Which lines of the records below contain the string "then"? Report each of them.
DATA EXCERPTS START
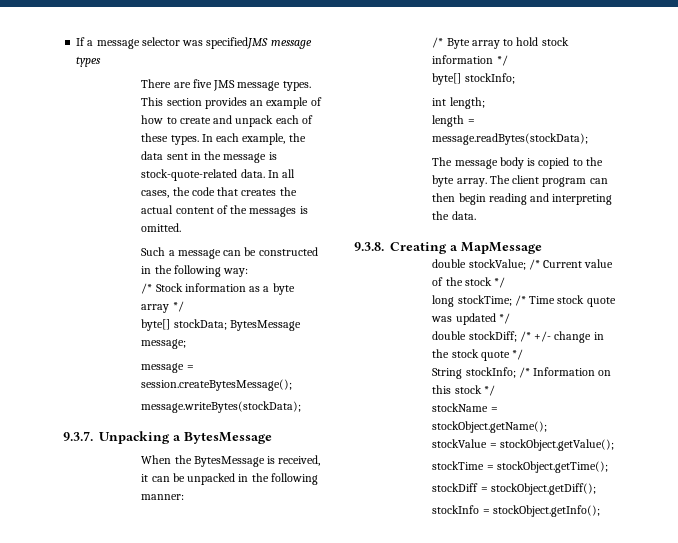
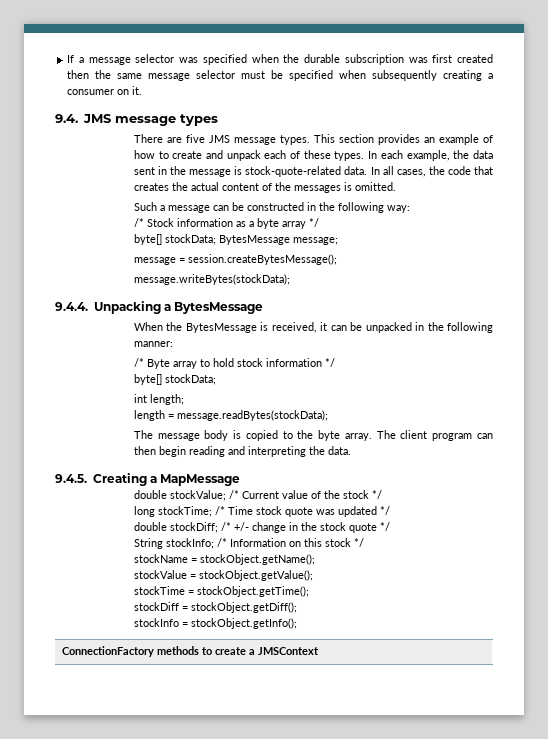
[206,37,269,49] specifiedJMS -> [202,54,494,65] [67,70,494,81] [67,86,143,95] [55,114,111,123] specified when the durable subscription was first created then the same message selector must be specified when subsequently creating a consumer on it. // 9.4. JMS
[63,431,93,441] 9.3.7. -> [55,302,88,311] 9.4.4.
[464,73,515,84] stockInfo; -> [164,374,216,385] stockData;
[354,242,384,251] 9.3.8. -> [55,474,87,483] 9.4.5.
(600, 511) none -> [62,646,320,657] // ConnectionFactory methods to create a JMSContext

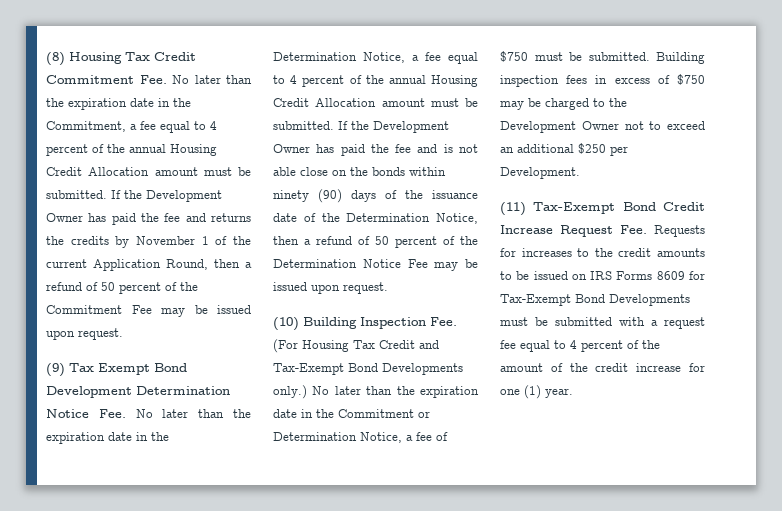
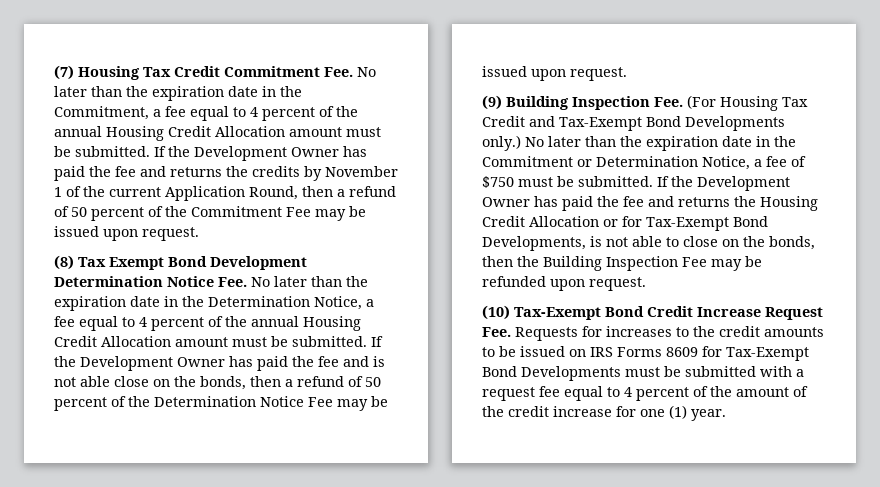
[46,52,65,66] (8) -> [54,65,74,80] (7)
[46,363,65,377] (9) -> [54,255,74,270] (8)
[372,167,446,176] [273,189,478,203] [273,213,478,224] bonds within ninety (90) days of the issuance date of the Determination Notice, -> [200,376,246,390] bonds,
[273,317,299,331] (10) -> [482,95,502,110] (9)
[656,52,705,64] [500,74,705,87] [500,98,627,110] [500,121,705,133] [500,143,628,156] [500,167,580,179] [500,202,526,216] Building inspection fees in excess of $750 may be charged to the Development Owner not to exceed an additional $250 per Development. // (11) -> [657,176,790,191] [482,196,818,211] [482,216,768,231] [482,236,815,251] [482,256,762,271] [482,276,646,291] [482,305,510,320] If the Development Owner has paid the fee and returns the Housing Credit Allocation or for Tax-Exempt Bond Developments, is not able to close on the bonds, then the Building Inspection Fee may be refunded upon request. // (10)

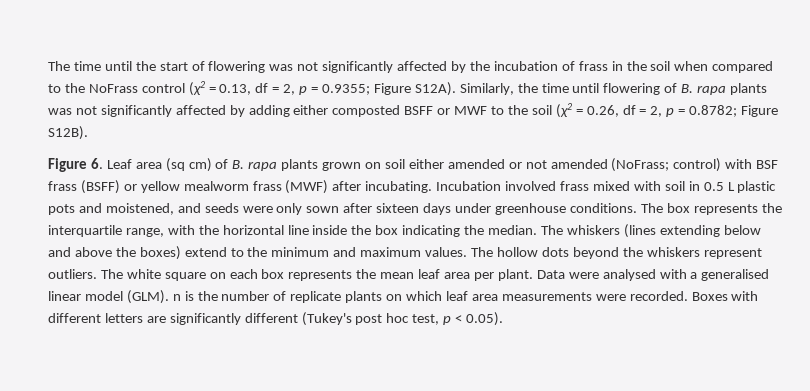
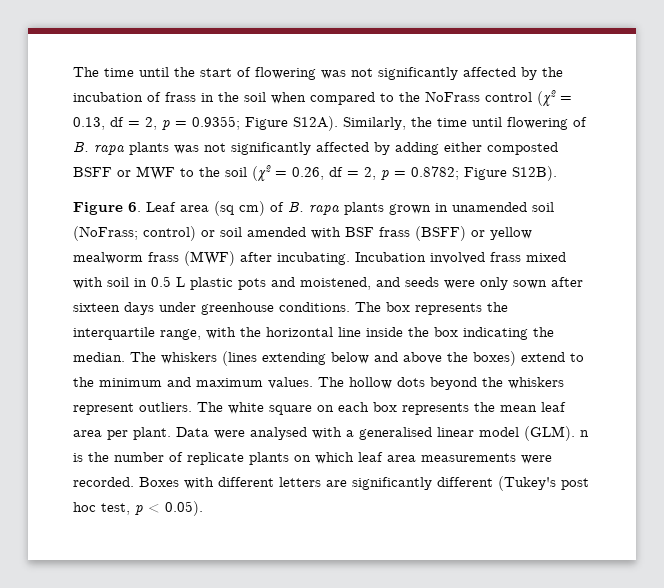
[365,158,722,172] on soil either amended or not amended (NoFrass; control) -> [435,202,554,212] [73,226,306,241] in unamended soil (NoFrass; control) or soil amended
DATA EXCERPTS END
# [RESULT]
[206,37,269,49] specifiedJMS -> [202,54,494,65] [67,70,494,81] [67,86,143,95] [55,114,111,123] specified when the durable subscription was first created then the same message selector must be specified when subsequently creating a consumer on it. // 9.4. JMS
[656,52,705,64] [500,74,705,87] [500,98,627,110] [500,121,705,133] [500,143,628,156] [500,167,580,179] [500,202,526,216] Building inspection fees in excess of $750 may be charged to the Development Owner not to exceed an additional $250 per Development. // (11) -> [657,176,790,191] [482,196,818,211] [482,216,768,231] [482,236,815,251] [482,256,762,271] [482,276,646,291] [482,305,510,320] If the Development Owner has paid the fee and returns the Housing Credit Allocation or for Tax-Exempt Bond Developments, is not able to close on the bonds, then the Building Inspection Fee may be refunded upon request. // (10)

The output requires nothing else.